HDU3555 Bomb

Bomb

Time Limit: 2000/1000 MS (Java/Others)    Memory Limit: 131072/65536 K (Java/Others)
Total Submission(s): 19868    Accepted Submission(s): 7384

Problem Description

The counter-terrorists found a time bomb in the dust. But this time the terrorists improve on the time bomb. The number sequence of the time bomb counts from 1 to N. If the current number sequence includes the sub-sequence "49", the power of the blast would add one point.
Now the counter-terrorist knows the number N. They want to know the final points of the power. Can you help them?

 

Input

The first line of input consists of an integer T (1 <= T <= 10000), indicating the number of test cases. For each test case, there will be an integer N (1 <= N <= 2^63-1) as the description.

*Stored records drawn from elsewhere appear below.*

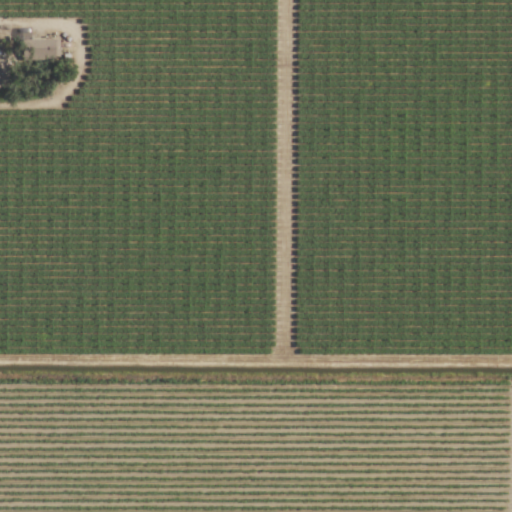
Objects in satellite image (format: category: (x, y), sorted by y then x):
building: (38, 49)
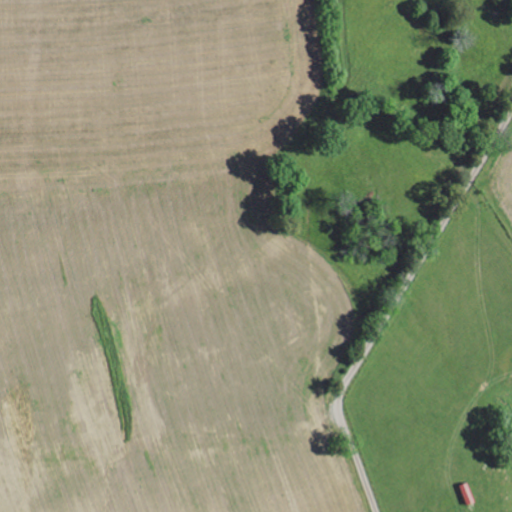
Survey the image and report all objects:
road: (394, 306)
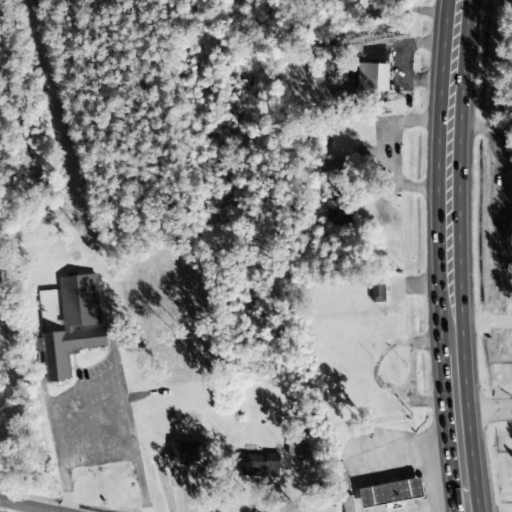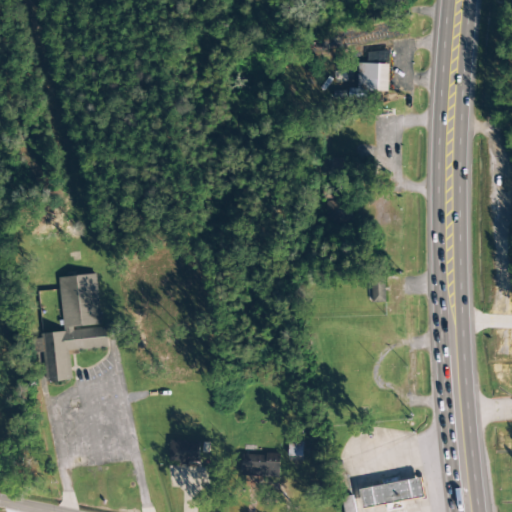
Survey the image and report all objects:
road: (455, 5)
building: (370, 80)
building: (339, 166)
building: (334, 206)
road: (449, 261)
building: (2, 275)
building: (377, 290)
building: (74, 326)
road: (94, 386)
building: (183, 452)
building: (260, 466)
building: (391, 493)
building: (348, 504)
road: (15, 509)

The input terminates by end of file marker.

 

Output

For each test case, output an integer indicating the final points of the power.

 

Sample Input

  

   3
1
50
500
  

 

Sample Output

  

   0
1
15


   

    

     Hint
    
From 1 to 500, the numbers that include the sub-sequence "49" are "49","149","249","349","449","490","491","492","493","494","495","496","497","498","499",
so the answer is 15.
   
    
  

 

Author

fatboy_cw@WHU

 

Source

2010 ACM-ICPC Multi-University Training Contest（12）——Host by WHU

———————————————————————————————————

题目的意思是求小于等于n的包含49的数有几个

思路：数位dp，三维数组保存到len为止，结尾是i的，是否已经有49的数有几个，dfs维护

#include <iostream>
#include <cstring>
#include <string>
#include <vector>
#include <queue>
#include <cstdio>
#include <set>
#include <cmath>
#include <map>
#include <algorithm>
#define INF 0x3f3f3f3f
#define MAXN 10000005
#define Mod 10001
using namespace std;
#define LL long long

LL dp[200][20][2];
int a[10];

LL dfs(int len,int pre,int sta,bool limit)
{
    if(len<0)
        return sta;
    if(dp[len][pre][sta]!=-1&&!limit)
        return dp[len][pre][sta];
    int up=limit?a[len]:9;
    LL ans=0;
    for(int i=0; i<=up; i++)
    {

        ans+=dfs(len-1,i,(pre==4&&i==9)||sta,limit&&i==up);
    }
    return limit?ans:dp[len][pre][sta]=ans;
}

LL solve(LL x)
{
    memset(dp,-1,sizeof dp);
    int cnt=0;
    while(x>0)
    {
        a[cnt++]=x%10;
        x/=10;
    }
    return dfs(cnt-1,-1,0,1);
}

int main()
{
    int T;
    LL n;
    for(scanf("%d",&T); T--;)
    {
        scanf("%lld",&n);
        printf("%lld\n",solve(n));
    }
    return 0;
}